La odiosa mancha amarilla que suele formarse en el fondo del inodoro no es otra cosa que sarro: una capa de calcio y magnesio que el agua deja al evaporarse sobre la porcelana. Cuanto más pasa el tiempo sin limpiarla, más gruesa se vuelve y más difícil resulta eliminarla.
Para combatirla sin recurrir al cloro, existe una receta avalada por el Departamento de Ecología del Estado de Washington, en Estados Unidos, que aparece en su guía Vivir de forma más saludable comienza en casa. Prácticas de limpieza más seguras para reducir exposición a tóxicos.

Cómo limpiar el inodoro sin cloro: paso a paso
La preparación de este limpiador casero para baño —apto para bañeras, lavabos e inodoros— requiere bicarbonato de sodio y jabón líquido para platos. Es importante que el jabón sea líquido, no en polvo.
El procedimiento es sencillo. En primer lugar, espolvorea bicarbonato de sodio dentro de la taza del inodoro, asegurándote de cubrir el fondo y los costados interiores donde se acumula el sarro.

Luego, agrega unas gotas de jabón líquido para darle consistencia al bicarbonato y frota con el cepillo de baño. Una vez terminado, debes enjuagar bien con agua para que no quede una película turbia sobre la porcelana.
Para las superficies exteriores —tapa, base y costados— el bicarbonato se aplica directamente con un trapo húmedo.
════
▶ **DESCRIPCIÓN DE LA TAREA**:
Escribe cómo sigue el texto sobre la limpieza del inodoro sin cloro, a partir de su última oración. Los registros no son necesarios.

Datos almacenados:
════
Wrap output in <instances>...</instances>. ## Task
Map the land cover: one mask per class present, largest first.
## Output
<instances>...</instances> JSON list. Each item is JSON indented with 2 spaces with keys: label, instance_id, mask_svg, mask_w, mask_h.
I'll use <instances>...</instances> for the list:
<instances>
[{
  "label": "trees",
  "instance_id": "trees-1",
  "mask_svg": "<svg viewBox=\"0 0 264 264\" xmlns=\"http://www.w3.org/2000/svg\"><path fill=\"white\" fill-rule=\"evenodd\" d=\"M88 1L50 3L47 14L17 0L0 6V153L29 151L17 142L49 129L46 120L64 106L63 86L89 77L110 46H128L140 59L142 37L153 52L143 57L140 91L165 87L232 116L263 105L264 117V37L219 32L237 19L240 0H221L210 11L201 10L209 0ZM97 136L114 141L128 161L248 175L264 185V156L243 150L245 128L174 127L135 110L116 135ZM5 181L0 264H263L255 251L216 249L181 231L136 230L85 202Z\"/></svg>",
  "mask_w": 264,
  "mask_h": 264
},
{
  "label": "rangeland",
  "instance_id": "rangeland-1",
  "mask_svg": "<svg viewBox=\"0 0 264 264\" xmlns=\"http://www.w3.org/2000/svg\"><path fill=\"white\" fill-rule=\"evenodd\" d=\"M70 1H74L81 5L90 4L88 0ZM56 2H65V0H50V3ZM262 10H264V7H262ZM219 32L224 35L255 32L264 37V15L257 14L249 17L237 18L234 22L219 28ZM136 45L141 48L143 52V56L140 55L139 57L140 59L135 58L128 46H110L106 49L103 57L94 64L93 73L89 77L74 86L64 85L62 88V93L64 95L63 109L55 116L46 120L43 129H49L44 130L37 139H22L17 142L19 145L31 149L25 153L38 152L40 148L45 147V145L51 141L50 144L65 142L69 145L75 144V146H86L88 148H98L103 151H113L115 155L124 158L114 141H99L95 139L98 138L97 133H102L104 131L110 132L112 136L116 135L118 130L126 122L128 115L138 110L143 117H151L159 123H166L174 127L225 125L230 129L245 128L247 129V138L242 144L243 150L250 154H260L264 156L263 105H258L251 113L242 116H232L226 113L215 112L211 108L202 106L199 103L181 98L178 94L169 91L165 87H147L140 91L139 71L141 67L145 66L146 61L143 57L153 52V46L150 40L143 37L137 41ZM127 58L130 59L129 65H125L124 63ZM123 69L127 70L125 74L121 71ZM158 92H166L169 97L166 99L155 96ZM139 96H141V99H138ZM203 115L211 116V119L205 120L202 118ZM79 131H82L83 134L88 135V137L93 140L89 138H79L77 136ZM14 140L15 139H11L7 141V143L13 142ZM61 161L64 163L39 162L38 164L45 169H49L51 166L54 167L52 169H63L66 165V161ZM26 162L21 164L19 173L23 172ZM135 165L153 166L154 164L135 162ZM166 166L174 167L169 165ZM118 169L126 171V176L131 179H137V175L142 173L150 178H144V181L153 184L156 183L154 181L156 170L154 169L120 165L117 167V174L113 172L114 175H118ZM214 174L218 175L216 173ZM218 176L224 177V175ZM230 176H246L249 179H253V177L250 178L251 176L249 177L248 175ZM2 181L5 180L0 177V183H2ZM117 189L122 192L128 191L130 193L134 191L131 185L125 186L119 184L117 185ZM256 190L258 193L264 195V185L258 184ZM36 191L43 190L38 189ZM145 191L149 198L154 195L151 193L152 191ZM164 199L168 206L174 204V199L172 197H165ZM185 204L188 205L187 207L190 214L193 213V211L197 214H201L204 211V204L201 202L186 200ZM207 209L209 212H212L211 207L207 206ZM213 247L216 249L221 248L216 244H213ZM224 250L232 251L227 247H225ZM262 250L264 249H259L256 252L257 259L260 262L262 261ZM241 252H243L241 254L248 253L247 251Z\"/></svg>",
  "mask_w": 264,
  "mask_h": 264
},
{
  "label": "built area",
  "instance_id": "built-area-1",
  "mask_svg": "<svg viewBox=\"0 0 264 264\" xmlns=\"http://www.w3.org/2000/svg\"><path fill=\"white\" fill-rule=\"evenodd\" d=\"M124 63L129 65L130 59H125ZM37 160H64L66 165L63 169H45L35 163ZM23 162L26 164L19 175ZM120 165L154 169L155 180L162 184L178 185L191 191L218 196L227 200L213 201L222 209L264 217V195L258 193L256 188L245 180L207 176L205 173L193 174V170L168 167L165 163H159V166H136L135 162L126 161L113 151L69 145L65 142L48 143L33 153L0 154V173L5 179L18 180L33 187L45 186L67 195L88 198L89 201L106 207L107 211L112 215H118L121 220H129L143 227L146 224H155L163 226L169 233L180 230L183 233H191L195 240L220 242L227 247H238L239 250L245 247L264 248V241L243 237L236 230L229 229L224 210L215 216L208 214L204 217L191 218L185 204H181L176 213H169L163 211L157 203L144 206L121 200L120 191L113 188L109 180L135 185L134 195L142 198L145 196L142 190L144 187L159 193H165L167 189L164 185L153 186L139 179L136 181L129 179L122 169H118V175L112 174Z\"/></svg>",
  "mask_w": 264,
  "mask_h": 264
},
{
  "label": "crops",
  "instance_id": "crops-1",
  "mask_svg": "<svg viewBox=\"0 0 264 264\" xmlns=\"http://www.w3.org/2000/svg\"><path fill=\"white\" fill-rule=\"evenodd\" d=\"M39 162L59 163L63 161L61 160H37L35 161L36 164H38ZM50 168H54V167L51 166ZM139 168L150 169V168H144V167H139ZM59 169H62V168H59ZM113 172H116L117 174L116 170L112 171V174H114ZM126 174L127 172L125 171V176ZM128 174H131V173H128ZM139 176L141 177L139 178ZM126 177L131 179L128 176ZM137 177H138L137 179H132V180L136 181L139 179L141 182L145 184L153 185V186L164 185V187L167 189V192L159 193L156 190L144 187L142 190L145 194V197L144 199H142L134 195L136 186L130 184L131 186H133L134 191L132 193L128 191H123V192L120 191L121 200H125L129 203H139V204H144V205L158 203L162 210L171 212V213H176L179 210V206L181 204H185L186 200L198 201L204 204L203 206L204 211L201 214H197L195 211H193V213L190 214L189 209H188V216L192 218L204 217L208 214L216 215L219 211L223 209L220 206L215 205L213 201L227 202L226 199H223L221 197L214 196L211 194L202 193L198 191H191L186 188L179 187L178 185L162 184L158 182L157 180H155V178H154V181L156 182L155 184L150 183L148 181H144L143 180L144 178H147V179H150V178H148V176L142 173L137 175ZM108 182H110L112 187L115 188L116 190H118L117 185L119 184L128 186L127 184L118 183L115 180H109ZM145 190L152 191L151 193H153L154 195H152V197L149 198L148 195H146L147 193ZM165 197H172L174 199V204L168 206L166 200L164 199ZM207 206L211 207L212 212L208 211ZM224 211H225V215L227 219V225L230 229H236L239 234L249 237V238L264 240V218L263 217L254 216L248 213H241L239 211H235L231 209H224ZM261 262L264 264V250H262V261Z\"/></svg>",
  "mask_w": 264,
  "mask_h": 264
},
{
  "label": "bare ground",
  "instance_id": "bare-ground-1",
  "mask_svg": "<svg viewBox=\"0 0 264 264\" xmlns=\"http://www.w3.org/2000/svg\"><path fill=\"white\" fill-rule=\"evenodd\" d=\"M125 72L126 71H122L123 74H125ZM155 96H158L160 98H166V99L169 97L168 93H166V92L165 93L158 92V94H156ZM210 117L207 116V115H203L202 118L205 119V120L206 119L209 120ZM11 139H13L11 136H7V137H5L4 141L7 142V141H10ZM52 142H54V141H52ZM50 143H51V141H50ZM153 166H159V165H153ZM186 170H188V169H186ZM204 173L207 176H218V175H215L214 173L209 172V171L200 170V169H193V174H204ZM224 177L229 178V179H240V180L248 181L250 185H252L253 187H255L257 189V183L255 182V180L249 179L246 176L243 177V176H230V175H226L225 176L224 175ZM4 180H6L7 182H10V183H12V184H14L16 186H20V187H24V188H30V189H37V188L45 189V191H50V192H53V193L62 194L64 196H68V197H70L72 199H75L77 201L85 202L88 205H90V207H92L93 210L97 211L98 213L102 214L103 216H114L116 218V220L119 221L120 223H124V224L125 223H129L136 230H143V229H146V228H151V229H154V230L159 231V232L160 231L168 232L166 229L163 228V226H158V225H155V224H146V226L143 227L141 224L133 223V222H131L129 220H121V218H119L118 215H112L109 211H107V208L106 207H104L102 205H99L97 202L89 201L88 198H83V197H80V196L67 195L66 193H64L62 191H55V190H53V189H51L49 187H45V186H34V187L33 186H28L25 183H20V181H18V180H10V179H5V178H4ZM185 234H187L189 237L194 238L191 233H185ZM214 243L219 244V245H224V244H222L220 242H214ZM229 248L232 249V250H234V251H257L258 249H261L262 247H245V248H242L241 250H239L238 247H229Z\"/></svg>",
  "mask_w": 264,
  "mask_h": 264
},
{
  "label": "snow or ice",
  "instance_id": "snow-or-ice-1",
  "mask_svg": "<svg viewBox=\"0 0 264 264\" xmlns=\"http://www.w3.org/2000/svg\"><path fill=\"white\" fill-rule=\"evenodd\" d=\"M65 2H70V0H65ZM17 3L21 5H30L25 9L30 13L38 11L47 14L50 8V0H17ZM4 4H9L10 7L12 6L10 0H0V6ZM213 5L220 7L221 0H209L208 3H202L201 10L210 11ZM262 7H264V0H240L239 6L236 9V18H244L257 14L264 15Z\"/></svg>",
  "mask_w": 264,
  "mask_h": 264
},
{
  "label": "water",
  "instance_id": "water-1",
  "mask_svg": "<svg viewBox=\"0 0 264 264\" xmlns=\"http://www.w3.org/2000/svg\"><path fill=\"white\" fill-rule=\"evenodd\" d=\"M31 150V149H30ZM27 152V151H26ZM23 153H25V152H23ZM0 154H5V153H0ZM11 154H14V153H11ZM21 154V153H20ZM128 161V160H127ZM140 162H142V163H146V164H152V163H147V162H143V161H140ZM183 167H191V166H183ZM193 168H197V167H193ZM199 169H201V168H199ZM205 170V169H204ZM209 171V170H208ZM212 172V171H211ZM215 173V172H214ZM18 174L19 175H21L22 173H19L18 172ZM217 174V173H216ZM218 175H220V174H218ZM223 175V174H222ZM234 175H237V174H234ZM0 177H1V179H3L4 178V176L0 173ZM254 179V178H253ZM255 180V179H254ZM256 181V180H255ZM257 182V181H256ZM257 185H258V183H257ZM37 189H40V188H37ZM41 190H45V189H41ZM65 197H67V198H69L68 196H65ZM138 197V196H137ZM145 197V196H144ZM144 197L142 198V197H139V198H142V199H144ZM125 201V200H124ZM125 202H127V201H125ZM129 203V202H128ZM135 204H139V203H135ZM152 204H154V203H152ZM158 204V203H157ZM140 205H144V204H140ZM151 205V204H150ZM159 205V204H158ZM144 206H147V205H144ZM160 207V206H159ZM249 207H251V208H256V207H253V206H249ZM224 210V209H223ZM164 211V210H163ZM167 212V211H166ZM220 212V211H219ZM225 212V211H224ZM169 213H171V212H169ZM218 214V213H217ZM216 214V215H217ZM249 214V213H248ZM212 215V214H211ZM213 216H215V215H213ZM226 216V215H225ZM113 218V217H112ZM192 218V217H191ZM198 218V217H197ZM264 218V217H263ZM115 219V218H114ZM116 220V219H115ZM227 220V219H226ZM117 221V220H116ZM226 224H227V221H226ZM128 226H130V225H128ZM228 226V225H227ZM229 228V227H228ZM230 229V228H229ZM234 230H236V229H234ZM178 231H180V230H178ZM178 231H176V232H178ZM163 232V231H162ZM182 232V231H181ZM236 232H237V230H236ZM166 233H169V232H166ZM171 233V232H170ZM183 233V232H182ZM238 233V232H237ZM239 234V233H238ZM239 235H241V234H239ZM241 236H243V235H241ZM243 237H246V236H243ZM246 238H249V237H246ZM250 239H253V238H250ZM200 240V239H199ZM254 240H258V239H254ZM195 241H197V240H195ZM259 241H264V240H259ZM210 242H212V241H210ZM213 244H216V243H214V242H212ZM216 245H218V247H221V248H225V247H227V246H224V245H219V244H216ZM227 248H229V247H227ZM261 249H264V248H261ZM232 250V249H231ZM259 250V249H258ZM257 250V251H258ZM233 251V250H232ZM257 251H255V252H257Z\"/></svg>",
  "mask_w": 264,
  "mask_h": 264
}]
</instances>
════
▶ **RESULTADO DEL EJERCICIO**:
La misma receta funciona para bañera y lavabo. En esos casos, la institución recomienda espolvorear bicarbonato y frotar con un trapo húmedo. Si necesitas más poder de limpieza, puedes añadir un poco de jabón líquido al trapo.
¿Por qué se acumula el sarro en el baño?
El agua que circula por las tuberías arrastra minerales disueltos desde el subsuelo. Cuando llega a la taza del inodoro y se evapora, el líquido desaparece pero los minerales se adhieren a la porcelana.

Con el paso de las semanas, si no se limpia adecuadamente, esos depósitos se endurecen capa por capa, forman carbonato de calcio —lo que conocemos como cal— y adquieren ese tono amarillento o marrón característico. En zonas donde el agua es dura (alta concentración de minerales), el proceso se acelera.
El bicarbonato: un abrasivo suave para la porcelana
El bicarbonato de sodio es una sustancia alcalina suave. El American Cleaning Institute lo define como abrasivo, es decir, un ingrediente que ayuda a desprender la suciedad por fricción, y también como desodorizante. En superficies de cerámica o porcelana, puede colaborar en la remoción de manchas y residuos adheridos sin ser agresivo, por lo que no raya el esmalte de la taza.

La Agencia de Protección Ambiental (EPA) de Estados Unidos lista el bicarbonato como alternativa casera al limpiador de taza convencional. La agencia aclara, sin embargo, que limpia pero no desinfecta: para eliminar microorganismos recomienda usar un desinfectante por separado, en otro momento.
No mezclar con cloro ni con otros limpiadores, advierten expertos
Un punto que el Departamento de Ecología de Washington subraya en su guía es la seguridad al usar limpiadores: leer las instrucciones y lavarse bien las manos con agua tibia y jabón después de usarlos.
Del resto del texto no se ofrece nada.